Вокзал был пуст — Рождественская неделя продолжалась: редкие поезда, редкие- пассажиры. Он искал старика всюду, но его нигде не было. Решил уже было уезжать, но вспомнил, что существует клерк, который обязан сообщать журналистам о железнодорожных происшествиях. Наконец, он нашел его. Это был лысеющий блондин, лет сорока, обходительный и словоохотливый; назвался Кеном Коутсом. Он искренне удивился, узнав, кто такой Ветлугин, и еще больше тому, что русского интересуют мелкие железнодорожные происшествия. К сожалению, сказал Кен Коутс и развел руками, ничего, абсолютно ничего интересного на Ливерпуль-стрит Стейшн в рождественские дни не случилось. Он вежливо и шутливо порасспрашивал Ветлугина о том, как отмечают Рождество Христово «за железным занавесом», и заметил, что давно мечтает побывать в России, в стране, где «железнодорожное величие еще не померкло».
— Скажите, — на всякий случай спросил Ветлугин, — а дневные поезда из Норвича не отменены?
— Ах, да! — встрепенулся обходительный блондин. — Как раз накануне Рождества и именно с поездом из Норвича приключилась маленькая неприятность. В туннеле, что за станцией, погиб пьяный бродяга.
Левую часть лица Ветлугина исказила гримаса и веки левого глаза задрожали в нервном тике, что иногда с ним случалось, как правило, от бессонницы и переутомления, но Кен Коутс не обратил на это никакого внимания.

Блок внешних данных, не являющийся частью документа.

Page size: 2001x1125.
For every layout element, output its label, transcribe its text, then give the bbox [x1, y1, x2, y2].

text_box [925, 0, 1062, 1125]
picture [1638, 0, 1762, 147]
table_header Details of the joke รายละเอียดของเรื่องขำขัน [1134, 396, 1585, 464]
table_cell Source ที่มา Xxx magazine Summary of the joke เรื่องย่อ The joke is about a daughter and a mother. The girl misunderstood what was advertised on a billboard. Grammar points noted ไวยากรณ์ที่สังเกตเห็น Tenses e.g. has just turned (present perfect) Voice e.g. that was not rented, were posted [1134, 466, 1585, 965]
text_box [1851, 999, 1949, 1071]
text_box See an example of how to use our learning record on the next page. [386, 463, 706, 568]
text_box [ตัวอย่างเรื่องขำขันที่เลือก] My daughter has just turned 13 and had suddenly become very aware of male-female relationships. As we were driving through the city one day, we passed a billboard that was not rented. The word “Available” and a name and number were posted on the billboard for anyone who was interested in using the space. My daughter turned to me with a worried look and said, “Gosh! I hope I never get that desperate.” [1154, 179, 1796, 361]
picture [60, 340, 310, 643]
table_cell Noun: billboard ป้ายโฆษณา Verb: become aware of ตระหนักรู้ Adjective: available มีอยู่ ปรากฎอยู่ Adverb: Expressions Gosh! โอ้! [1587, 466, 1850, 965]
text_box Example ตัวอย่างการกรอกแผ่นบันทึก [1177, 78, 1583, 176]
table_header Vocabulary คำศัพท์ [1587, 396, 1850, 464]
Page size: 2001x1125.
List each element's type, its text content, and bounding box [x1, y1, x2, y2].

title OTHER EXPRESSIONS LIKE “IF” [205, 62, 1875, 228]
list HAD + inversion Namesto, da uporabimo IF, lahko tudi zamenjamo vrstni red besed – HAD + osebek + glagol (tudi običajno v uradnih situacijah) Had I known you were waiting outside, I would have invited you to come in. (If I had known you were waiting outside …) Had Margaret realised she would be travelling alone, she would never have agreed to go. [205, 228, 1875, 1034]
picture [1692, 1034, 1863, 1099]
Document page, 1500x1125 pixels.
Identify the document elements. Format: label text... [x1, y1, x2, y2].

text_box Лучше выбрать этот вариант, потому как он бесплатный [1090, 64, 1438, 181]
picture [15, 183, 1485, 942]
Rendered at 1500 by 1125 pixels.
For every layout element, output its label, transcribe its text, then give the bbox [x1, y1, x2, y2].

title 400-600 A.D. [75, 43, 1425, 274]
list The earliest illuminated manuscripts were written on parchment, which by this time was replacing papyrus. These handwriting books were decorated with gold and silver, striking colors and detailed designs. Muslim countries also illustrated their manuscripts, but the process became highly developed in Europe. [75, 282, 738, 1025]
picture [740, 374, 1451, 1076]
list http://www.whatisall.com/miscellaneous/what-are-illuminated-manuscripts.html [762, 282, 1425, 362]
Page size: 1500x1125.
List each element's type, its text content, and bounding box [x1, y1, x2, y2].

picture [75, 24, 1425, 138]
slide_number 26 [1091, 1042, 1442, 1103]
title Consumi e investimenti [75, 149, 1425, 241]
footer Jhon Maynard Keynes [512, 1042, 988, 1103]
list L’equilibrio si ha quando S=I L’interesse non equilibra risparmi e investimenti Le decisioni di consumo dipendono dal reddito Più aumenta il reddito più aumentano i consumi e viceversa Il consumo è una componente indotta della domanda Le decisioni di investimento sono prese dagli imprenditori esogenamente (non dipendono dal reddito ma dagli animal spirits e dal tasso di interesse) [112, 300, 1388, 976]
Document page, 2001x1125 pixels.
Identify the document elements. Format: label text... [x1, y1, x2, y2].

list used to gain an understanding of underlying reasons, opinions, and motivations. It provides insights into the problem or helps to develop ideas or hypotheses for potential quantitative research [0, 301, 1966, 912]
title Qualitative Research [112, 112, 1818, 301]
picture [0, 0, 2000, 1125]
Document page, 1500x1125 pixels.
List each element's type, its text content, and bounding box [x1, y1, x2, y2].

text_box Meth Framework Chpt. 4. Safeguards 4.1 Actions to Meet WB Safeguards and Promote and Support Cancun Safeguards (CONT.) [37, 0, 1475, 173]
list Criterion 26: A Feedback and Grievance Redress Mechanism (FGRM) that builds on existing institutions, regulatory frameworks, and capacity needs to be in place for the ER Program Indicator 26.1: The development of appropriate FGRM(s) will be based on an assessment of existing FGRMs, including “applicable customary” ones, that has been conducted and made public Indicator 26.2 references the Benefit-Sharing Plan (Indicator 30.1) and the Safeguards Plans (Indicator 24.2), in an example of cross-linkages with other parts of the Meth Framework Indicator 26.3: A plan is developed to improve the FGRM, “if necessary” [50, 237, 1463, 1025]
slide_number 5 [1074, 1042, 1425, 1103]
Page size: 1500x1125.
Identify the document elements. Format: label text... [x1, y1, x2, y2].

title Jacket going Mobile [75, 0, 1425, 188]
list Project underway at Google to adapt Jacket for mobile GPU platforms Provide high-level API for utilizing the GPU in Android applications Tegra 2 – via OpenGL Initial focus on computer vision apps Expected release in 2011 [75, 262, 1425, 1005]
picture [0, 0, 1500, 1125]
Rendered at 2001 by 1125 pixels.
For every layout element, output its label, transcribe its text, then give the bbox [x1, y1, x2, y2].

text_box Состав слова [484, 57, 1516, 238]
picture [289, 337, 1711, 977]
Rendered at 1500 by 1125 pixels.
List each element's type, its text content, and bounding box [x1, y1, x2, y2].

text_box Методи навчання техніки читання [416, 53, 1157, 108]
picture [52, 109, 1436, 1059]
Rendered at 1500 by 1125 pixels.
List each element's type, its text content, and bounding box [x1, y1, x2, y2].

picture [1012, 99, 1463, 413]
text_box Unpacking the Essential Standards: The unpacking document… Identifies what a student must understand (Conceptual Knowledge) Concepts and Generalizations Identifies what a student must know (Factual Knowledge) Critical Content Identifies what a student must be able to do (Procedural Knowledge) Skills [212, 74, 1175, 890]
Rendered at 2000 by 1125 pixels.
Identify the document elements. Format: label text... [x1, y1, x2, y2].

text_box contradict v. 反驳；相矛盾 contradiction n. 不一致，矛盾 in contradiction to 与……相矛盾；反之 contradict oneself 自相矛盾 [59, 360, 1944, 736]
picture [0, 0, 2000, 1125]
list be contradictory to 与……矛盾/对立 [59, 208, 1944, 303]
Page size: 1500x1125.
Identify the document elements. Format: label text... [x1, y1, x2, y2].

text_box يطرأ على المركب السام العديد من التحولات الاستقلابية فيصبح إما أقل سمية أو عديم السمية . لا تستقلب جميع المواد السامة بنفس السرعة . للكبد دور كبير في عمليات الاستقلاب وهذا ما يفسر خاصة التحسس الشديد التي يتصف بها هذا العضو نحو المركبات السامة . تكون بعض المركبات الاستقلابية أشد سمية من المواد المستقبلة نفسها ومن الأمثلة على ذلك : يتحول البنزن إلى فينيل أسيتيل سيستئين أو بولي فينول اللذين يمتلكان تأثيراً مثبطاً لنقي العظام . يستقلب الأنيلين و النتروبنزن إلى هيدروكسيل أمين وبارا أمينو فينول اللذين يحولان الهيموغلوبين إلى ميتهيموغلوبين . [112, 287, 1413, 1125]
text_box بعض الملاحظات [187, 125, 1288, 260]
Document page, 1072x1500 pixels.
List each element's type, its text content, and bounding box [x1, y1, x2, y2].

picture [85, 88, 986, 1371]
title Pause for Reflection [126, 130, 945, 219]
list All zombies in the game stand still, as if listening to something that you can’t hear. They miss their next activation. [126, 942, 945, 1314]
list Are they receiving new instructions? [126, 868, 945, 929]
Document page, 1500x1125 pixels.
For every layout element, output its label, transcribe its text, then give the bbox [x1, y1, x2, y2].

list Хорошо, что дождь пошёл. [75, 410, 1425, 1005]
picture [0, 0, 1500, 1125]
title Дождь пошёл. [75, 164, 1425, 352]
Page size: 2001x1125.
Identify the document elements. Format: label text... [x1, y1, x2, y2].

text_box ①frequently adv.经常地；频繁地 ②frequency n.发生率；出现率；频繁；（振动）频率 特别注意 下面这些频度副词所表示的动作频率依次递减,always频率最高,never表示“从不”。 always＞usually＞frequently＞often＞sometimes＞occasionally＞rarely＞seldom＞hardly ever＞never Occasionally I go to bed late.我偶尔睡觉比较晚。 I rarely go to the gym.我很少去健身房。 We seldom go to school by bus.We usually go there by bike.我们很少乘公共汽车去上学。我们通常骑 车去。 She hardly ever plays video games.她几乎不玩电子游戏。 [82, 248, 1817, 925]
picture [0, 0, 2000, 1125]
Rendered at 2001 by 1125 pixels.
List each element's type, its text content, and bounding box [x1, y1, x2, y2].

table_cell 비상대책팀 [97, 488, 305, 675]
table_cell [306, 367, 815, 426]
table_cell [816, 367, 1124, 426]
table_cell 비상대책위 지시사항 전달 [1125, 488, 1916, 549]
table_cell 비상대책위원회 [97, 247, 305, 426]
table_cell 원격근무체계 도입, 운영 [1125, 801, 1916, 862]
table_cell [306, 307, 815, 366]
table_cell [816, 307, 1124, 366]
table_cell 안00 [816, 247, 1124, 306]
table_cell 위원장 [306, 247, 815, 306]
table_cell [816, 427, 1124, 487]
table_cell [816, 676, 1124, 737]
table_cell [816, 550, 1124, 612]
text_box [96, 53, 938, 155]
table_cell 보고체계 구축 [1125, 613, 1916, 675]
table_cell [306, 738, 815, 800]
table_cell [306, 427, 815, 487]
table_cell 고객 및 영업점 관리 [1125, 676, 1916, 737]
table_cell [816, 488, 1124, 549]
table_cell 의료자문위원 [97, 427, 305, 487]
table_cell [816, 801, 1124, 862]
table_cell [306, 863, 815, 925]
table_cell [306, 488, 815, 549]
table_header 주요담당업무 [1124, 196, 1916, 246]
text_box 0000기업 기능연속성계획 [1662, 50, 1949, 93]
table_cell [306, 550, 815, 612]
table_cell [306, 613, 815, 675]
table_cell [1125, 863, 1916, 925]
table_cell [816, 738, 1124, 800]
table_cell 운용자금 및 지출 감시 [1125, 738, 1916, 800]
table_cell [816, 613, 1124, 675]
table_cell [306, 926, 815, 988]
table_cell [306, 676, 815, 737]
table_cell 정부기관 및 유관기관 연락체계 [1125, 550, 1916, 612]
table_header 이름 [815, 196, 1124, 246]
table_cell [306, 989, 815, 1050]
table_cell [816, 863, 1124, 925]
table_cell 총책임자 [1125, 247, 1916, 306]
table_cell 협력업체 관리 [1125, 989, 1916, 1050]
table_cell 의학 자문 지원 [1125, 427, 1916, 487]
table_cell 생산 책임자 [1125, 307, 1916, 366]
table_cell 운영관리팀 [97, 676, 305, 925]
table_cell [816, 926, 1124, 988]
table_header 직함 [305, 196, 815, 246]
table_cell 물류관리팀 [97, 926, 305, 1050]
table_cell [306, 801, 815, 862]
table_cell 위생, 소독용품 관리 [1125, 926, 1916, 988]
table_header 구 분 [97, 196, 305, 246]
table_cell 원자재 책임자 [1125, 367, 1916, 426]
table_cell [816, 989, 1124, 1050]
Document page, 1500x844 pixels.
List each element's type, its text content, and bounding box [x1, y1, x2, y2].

Словоохотливо и беззаботно продолжал:
— Выпил, видно, бедолага бутылку сидра и отправился греться в туннель. Просто непостижимо, как быстро они пьянеют от этой яблочной дряни. Машинист, правда, успел затормозить, — болтал клерк с полным безразличием к жертве, — но бедняга умер сразу: ему размозжило голову.
— В черном пальто? Старик? — выдавил Ветлугин.
— Ну уж этого я не знаю, — развел руками, рассмеявшись, Кен Коутс.
— Его имя Фил Пэйн?
— Что вы, сэр? Кто же знает их имена? Просто старый бродяга!
— Спасибо, — жестко сказал Ветлугин.
— Заходите еще, — пригласил клерк. — Возможно, будет что-нибудь поинтереснее.
— Нет, я именно об этом хотел узнать. Прощайте.
— Прощайте, сэр.
Кен Коутс недоуменно пожал плечами: он ничего не понял.